Aktuell sind alle im “social distancing”. Und was wird man dabei? Der Autor zumindest fühlt sich wie ein social Distel-Ding.
Willkommen im größten sozialen Experiment der Welt.
Das sollte eigentlich die erste Schlagzeile sein, die einem gleich beim Aufstehen in‘s Gesicht schlägt. Denn wenn wir die ganzen anderen Schlagzeilen lesen, von Corona Toten und Wirtschaftsabschwung, und schmachtend aus dem Fenster in die „Freiheit“ blicken, sind wir nicht alleine. Wenn wir Angst haben, um uns und unsere Lieben, um unsere Jobs und unsere Pläne, sind wir nicht alleine. Auch wenn wir früher aufstehen um endlich wieder Klopapier kaufen zu können, wenn wir Nachts so lange den Fernseher laufen lassen, bis er sich selbst abschalten will, wenn wir uns mit unseren Mitgefangenen streiten, wenn wir unter dem Druck und der Angst zusammenbrechen und uns mehr schlecht als recht wieder aufrappeln: Wir sind damit nicht alleine.
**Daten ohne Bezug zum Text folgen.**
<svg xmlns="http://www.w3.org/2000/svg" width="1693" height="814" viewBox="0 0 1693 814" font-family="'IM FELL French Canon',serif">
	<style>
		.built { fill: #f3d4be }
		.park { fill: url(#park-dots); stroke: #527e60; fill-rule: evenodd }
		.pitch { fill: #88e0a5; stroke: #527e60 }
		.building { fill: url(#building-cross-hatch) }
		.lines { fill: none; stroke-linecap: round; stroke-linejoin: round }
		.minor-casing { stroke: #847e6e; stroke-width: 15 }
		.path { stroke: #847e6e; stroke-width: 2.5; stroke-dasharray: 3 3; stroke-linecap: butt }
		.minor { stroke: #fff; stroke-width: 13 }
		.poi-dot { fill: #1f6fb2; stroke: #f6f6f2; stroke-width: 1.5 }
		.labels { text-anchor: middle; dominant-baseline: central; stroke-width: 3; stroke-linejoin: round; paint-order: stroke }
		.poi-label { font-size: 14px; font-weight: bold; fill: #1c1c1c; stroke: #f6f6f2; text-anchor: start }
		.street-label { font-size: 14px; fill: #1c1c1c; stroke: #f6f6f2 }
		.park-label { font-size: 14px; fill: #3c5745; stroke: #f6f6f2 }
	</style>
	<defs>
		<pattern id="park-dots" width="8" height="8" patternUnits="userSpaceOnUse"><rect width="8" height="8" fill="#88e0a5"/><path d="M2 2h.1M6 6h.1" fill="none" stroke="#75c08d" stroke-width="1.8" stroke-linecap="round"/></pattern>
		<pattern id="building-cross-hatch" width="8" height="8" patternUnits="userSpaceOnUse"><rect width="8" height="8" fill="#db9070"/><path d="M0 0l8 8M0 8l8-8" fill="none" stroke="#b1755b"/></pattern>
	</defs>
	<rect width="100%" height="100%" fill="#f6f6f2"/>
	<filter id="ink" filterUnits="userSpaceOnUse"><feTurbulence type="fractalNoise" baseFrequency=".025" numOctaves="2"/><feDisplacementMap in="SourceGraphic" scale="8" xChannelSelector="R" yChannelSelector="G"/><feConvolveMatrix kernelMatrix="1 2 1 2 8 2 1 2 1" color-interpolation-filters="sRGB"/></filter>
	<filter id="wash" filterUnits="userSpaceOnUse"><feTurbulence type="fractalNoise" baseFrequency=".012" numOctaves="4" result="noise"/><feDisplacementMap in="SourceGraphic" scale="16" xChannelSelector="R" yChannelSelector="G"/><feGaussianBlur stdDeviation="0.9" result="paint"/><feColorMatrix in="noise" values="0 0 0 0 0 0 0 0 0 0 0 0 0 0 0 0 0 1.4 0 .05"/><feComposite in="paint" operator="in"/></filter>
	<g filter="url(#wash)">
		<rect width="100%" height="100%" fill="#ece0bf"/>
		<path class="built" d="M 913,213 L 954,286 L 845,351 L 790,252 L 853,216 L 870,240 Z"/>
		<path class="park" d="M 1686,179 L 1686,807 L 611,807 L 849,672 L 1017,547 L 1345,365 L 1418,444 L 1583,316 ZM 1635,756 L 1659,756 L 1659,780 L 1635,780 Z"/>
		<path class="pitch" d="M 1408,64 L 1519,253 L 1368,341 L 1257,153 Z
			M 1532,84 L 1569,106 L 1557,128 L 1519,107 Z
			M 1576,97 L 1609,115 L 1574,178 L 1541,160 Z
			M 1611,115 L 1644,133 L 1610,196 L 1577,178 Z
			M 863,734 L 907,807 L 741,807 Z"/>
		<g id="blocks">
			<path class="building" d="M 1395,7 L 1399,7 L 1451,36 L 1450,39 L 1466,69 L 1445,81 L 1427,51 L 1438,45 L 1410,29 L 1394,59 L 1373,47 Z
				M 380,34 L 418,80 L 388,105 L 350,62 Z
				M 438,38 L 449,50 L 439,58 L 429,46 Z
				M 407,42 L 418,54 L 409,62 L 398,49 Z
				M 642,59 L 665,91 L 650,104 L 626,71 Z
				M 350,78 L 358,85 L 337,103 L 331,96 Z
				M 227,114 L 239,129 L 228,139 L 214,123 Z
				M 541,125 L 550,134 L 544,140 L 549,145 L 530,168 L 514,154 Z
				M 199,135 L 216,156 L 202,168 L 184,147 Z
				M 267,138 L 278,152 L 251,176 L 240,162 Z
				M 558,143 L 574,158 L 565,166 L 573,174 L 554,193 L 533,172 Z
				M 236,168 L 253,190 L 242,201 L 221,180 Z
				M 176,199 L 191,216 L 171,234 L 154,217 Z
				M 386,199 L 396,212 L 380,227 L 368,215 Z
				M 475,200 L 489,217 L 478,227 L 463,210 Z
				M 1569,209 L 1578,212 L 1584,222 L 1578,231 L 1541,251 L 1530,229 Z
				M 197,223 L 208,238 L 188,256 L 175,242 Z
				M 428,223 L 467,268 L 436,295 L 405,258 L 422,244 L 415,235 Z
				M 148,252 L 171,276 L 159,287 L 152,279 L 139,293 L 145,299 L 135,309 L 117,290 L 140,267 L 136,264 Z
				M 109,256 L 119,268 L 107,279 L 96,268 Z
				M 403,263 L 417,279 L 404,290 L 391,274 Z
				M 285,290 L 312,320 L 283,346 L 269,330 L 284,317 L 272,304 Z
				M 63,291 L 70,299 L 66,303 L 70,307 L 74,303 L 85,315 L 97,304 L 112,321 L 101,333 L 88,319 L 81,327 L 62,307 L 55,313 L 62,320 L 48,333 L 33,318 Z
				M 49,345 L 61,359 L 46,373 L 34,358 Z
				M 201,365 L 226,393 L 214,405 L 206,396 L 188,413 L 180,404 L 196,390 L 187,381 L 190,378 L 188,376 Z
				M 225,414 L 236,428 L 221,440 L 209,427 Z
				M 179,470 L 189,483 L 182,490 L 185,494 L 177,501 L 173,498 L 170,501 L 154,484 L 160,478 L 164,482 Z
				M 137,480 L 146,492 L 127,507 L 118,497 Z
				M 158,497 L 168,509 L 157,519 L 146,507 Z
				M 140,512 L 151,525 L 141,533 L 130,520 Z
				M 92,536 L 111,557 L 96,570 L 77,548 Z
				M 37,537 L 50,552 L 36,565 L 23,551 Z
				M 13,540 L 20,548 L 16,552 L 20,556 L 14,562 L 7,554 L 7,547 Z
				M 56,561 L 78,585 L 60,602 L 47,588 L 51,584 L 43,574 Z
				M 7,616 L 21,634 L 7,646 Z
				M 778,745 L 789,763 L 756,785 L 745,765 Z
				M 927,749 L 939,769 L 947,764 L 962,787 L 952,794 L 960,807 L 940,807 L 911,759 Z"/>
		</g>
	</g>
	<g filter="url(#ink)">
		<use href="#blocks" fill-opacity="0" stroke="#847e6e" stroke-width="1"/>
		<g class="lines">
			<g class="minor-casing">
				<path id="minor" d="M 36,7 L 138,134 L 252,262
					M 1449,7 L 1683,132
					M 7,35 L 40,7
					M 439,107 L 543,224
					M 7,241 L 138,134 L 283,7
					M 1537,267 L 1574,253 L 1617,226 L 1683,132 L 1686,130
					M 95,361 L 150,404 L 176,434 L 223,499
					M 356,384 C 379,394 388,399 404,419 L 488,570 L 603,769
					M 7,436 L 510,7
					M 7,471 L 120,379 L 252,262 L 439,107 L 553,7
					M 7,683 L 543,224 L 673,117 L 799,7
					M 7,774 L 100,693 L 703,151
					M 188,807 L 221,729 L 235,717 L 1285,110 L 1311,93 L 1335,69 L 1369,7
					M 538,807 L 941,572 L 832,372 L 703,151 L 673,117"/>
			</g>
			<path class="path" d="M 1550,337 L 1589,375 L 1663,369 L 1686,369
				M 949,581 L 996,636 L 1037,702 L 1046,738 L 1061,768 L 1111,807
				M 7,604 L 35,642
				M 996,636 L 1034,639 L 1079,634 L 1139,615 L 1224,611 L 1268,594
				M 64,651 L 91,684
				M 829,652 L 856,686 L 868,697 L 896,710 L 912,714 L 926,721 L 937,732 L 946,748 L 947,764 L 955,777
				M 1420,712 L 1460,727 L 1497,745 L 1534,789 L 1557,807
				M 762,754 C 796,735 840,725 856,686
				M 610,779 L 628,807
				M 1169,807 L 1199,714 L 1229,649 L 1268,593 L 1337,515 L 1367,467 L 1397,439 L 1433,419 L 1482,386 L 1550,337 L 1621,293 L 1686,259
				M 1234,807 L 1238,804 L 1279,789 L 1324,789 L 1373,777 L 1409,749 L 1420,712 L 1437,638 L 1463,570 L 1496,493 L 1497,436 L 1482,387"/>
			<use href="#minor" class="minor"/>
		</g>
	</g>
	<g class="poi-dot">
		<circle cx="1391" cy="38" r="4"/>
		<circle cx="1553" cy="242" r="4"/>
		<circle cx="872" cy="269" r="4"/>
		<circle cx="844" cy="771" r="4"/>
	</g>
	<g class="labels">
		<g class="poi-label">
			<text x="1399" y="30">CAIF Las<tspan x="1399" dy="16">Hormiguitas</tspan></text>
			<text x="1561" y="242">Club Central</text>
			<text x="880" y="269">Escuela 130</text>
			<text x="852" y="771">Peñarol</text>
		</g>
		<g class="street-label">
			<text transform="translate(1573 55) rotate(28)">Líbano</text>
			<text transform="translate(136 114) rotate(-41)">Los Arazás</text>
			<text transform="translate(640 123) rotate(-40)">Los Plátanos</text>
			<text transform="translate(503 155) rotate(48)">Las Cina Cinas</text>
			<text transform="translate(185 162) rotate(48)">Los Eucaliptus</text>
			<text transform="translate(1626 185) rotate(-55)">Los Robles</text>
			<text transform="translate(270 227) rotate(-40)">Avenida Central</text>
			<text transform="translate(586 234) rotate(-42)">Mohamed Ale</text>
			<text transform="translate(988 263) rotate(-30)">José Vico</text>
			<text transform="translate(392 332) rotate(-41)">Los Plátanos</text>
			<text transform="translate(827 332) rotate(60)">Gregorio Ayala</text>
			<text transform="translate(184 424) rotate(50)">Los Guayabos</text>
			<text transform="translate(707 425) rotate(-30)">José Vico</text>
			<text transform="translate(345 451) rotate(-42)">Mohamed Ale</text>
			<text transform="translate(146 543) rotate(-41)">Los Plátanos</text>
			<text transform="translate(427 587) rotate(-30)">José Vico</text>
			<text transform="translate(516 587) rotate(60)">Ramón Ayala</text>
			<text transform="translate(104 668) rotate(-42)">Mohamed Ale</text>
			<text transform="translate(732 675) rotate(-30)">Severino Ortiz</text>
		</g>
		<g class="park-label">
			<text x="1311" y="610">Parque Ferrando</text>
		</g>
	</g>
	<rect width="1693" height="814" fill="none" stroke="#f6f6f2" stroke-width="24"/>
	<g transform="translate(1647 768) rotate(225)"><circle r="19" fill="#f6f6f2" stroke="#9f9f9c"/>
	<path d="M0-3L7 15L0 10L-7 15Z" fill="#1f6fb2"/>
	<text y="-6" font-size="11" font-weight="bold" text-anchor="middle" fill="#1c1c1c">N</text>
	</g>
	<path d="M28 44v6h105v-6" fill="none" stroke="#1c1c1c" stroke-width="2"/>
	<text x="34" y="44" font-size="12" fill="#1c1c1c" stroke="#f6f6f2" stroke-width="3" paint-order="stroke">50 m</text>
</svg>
Aktuell befinden sich auf dieser Welt Millionen, nein, sogar Milliarden Menschen in einer nachfühlbaren Situation. In Indien sind 1.3 Milliarden Menschen unter Ausgangssperre gestellt. In Europa sind alle Menschen dazu aufgerufen zu Hause zu bleiben, in vielen Staaten droht sogar die scharfe Klinge des Infektionsschutz-Gesetzes. In den USA werden in den nächsten Tagen vermutlich immer mehr Staaten dem Beispiel von Kalifornien und New York folgen und ihre Bürger unter Ausgangssperre setzen.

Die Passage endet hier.